Fruits, vegetables and other plant foods all contain health-promoting and cancer-protective compounds. But with two thirds of the country overweight or obese, better understanding of calories in packaged foods can also help people get to and stay a healthier weight. And if all Americans were at a healthy weight alone, that would mean an estimated 130,000 fewer cases of cancers every year.
Here’s some of the big news that the FDA
1. What “healthy” really means
Right now, by the FDA definition some sugary cereals could be considered healthy but an avocado is not. That may change with the FDA announcing they are reevaluating what it means for a food product to claim it is “healthy” one. The hard look at what healthy means was instigated by KIND bars, when the FDA first told them they could not use the term “healthy.’ Currently, food companies can only claim they are healthy if the food meets certain fat, sodium, cholesterol and other nutrient information set in the 1990s.
KIND objected and last month, the FDA agreed with them, announcing they will re-evaluate the term and will ask for the public’s comments.
For cancer prevention, AICR frequently uses the term a “healthy” diet – meaning our New American Plate (link). That’s a way of eating that includes plenty of foods like fruits, vegetables, beans, whole grains and nuts. The rest can be foods from animals, such as eggs, cheese, chicken, fish, or red meat. AICR recommends limiting red meat to 18 ounces (cooked) per week and avoiding hot dogs along with other processed meats.

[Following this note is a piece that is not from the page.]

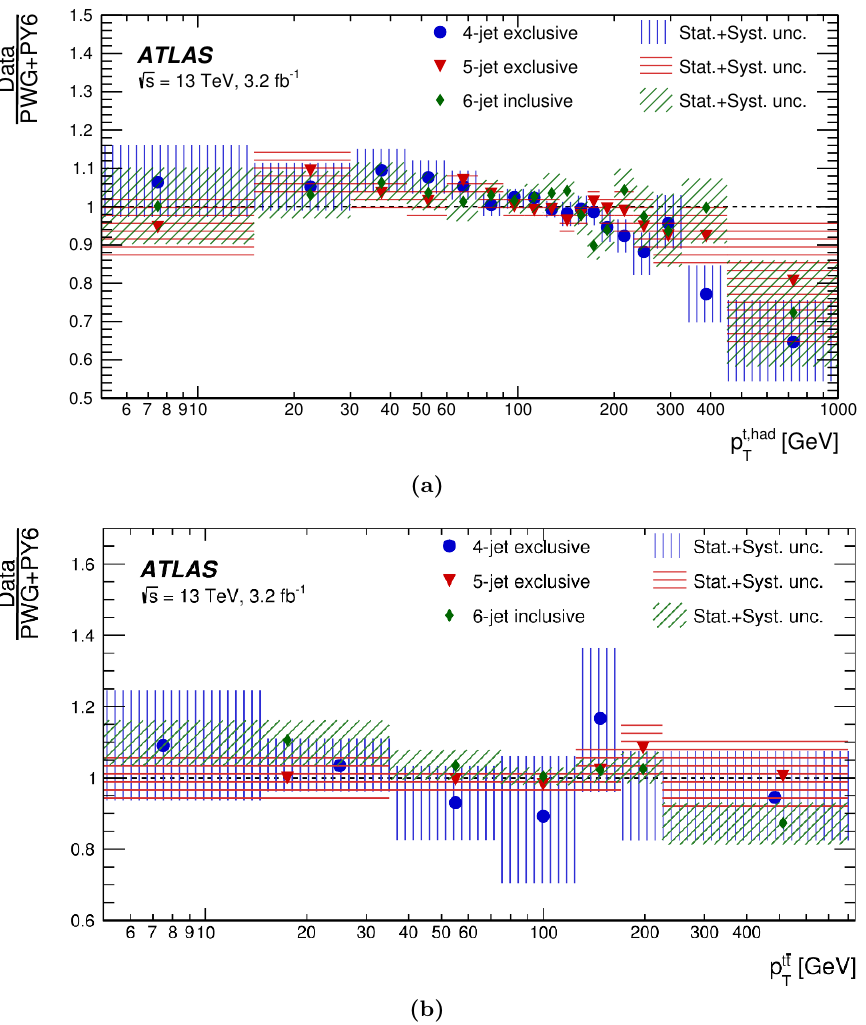
Figure 12 . Normalised (a) ratio of data to the nominal prediction as a function of p t; had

2. Changes coming to the Nutrition Facts Label
Last week the FDA finalized their changes to the Nutrition Label, making it easier for consumers to see how many calories they are actually eating and the amount of added sugars. Both are positives to help people reduce their cancer risk. Avoiding foods with a lot of added sugars is one of AICR’s Recommendations for Cancer Prevention.
You can read more about these changes affect cancer prevention on our blog.
3. The Nutrition Facts Label matters
Findings from an FDA survey released last month show that the majority of US adults are using the Nutrition Facts Label. The Health and Diet Survey was directed to a nationally representative group of adults by phone in 2014.
Key findings include:
- 77 percent of U.S. adults reported using the Nutrition Facts label always, most of the time, or sometimes when buying a food product.
- 79 percent of adults reported using the label often or sometimes for first time purchases. They used it most often used to see nutrient contents of a product or to compare nutrients between products
- Almost 60 percent of people who don’t use the Nutrition Label said the information is too hard to understand; three quarters of adults said using the label also takes too much time. Two-thirds of shoppers often or sometimes use the serving size on the Nutrition Label.
- Almost nine in ten U.S adults said they used claims such as “low in sodium,” “rich in antioxidants,” “contains no added sugar,” and “no sugar added” when buying food products. Yet, only one third of adults thought these claims accurately describe the products.